Woolmer’s body was blocking hotel room door
Bob Woolmer’s body was blocking access to his hotel room when it was discovered on March 18, forcing the startled chambermaid assigned to the room to seek help from other housekeeping staff to push open the door, a source close to the investigation confirmed Monday.
“That is true, she (the housekeeper) could not open the door fully as the body was lying in the way, just by the door to the bathroom,” the source responded when the question was posed by the Observer. “She had to call some of her co-workers to help her push open the door in order to get in.”
The source, who spoke on condition of anonymity, agreed with the conclusion of local police, reported in last Saturday’s Observer, that the former Pakistan cricket coach was not murdered.
On Saturday, the Observer had reported that a senior Jamaican police officer told the newspaper that local detectives who had gone to Woolmer’s room on March 18 had, based on what they saw, concluded that the coach was not murdered. However, they were overruled.

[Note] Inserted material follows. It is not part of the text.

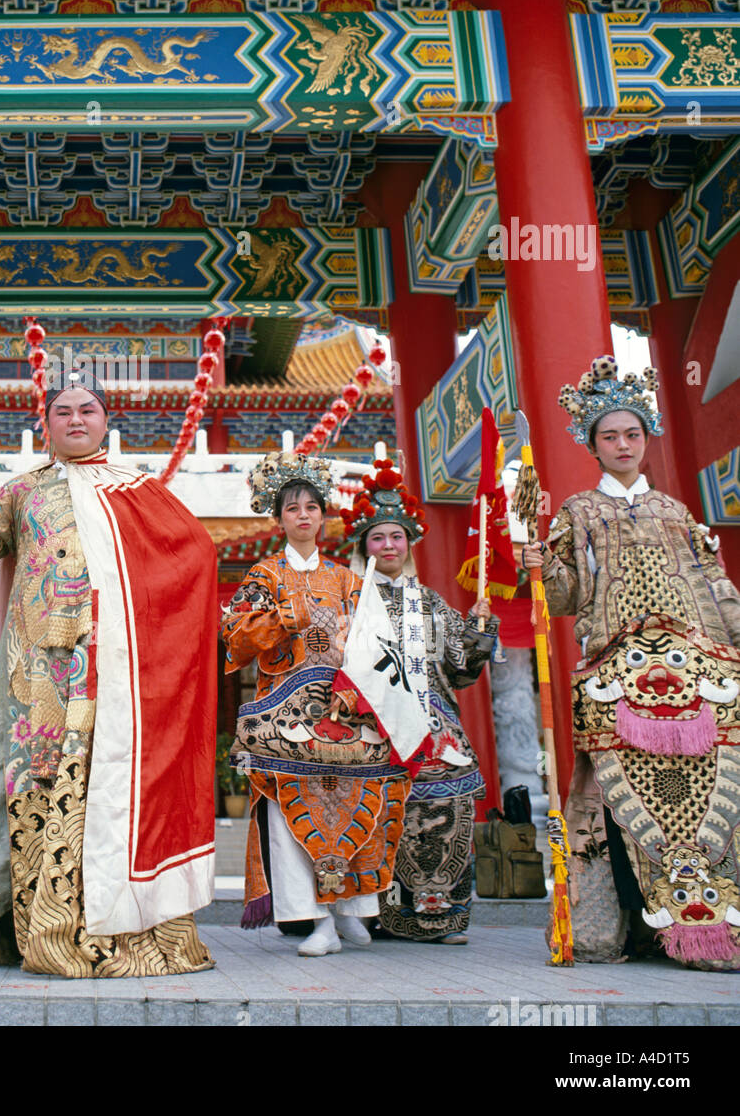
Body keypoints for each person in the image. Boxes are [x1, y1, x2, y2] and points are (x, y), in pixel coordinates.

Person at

Deputy Commissioner of Police Mark Shields, who is in charge of crime and who is the lead investigator in the Woolmer case, has maintained that the former coach’s death was being treated as murder, even though he has said that the police are “keeping an open mind and looking at all angles”.
Last Saturday, Britain’s Daily Mail newspaper reported that the Jamaican police were getting ready to announce that Woolmer’s death was no longer being treated as a homicide.
“Instead, officers believe he died of heart failure brought on by chronic ill-health and possibly diabetes,” the Daily Mail story said, describing the development as a “sensational twist” that followed “an extensive review of the evidence led by a senior Scotland Yard murder squad detective”.
The Daily Mail story also reported unnamed colleagues of Shields saying that the former Scotland Yard cop and government pathologist Dr Ere Seshaiah should share the blame for what the paper termed “the bungled inquiry”.
The paper also quoted one of Shields’ colleagues as saying that Shields “.should have ensured a second post-mortem was carried out. Instead of saying the death was suspicious, he rushed out a statement saying it was murder. He is going to be a laughing stock”.